En exterior, tampoco debes regar automáticamente después de una lluvia ligera. Comprueba si el agua realmente ha penetrado en la tierra.

Riega preferentemente por la mañana cuando cultives al aire libre, especialmente durante épocas cálidas, y dirige el agua hacia el suelo.

Errores que conviene evitar

  • Regar siempre el mismo día de la semana. La velocidad de secado cambia con la temperatura, estación, luz, tamaño de la maceta y crecimiento de la planta.
  • Mirar solamente la superficie. Los primeros milímetros pueden estar secos mientras las raíces continúan rodeadas de sustrato húmedo.
  • Interpretar cualquier hoja caída como falta de agua. Comprueba primero la humedad, porque el exceso de riego puede producir síntomas similares.
  • Dejar continuamente agua en el plato. En macetas convencionales puede mantener las raíces encharcadas y reducir el oxígeno disponible.
  • Dar pequeños sorbos continuamente. Cuando corresponda regar, normalmente es preferible humedecer uniformemente el sustrato y permitir que el exceso salga por el drenaje.

Para ir un poco más allá

En un balcón soleado y ventoso, comprueba las macetas diariamente durante el verano porque pueden secarse con gran rapidez.

Para cactus y suculentas, deja secar el sustrato mucho más que para una planta tropical y utiliza una mezcla con excelente drenaje.
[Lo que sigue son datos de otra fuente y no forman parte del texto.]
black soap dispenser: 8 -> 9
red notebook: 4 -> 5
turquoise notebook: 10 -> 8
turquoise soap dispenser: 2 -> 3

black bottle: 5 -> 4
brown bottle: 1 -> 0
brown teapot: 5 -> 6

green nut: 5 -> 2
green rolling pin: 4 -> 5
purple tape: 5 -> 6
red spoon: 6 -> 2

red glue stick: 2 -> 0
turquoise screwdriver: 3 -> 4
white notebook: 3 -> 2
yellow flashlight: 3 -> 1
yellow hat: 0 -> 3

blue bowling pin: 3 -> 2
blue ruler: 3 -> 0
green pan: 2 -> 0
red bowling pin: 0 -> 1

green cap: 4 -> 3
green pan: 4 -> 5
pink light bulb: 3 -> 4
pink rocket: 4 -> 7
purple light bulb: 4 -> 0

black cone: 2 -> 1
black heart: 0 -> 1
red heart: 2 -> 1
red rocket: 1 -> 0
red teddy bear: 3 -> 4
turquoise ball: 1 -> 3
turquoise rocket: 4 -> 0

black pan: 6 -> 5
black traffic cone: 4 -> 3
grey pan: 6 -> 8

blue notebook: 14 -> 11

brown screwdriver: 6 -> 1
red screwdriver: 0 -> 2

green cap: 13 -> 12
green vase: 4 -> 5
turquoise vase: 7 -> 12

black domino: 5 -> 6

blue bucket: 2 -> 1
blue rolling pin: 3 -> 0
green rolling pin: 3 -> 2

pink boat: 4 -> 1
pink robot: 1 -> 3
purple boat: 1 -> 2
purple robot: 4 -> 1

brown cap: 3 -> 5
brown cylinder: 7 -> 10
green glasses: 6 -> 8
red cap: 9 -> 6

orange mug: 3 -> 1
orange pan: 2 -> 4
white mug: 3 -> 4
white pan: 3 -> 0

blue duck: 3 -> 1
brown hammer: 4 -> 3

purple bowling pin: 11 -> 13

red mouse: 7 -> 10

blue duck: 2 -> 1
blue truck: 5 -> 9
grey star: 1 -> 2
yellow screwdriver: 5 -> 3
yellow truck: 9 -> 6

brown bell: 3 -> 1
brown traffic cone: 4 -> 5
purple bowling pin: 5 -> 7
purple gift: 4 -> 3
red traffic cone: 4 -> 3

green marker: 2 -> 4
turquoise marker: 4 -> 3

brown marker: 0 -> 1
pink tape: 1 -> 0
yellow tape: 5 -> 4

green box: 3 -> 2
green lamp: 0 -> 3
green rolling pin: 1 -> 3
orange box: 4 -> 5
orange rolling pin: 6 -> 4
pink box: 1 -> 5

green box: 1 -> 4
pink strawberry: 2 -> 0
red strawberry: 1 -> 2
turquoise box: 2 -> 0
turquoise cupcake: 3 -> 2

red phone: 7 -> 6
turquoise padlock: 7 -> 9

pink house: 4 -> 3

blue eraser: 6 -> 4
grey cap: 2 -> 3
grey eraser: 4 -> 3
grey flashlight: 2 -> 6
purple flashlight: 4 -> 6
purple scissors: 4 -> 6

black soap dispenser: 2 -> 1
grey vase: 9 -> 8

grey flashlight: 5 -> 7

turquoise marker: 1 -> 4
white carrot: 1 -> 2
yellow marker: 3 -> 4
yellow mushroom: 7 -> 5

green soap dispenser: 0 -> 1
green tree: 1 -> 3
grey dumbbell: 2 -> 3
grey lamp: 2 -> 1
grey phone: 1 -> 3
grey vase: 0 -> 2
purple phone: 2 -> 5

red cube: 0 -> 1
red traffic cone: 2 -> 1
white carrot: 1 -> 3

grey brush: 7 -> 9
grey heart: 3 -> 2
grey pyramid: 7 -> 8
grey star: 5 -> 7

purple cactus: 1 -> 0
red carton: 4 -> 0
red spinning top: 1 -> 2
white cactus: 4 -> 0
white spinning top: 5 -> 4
En plantas cultivadas directamente en el jardín, comprueba la humedad a unos 5-10 cm de profundidad antes de decidir si necesitan un riego adicional.

Preguntas frecuentes

¿Cuántas veces por semana debo regar mis plantas?

No existe una frecuencia universal. Comprueba el sustrato y adapta el riego a la especie, temperatura, luz, tamaño de la maceta y estación.

¿Una planta con hojas caídas siempre necesita agua?

No. Toca primero la tierra. Si continúa muy húmeda, añadir más agua puede empeorar un problema de exceso de riego.

¿Es mejor regar poco cada día o mucho de una vez?

Para muchas plantas en macetas con drenaje, es preferible realizar un riego completo cuando realmente lo necesitan, dejando salir el exceso, en lugar de humedecer solamente la superficie todos los días.

¿Cómo sé si estoy regando demasiado?

Una tierra que permanece mojada durante muchos días, acompañada de amarilleamiento, caída de hojas, mal olor en el sustrato o deterioro de las raíces, puede indicar exceso de humedad. Reduce los riegos y comprueba que los agujeros de drenaje funcionen correctamente.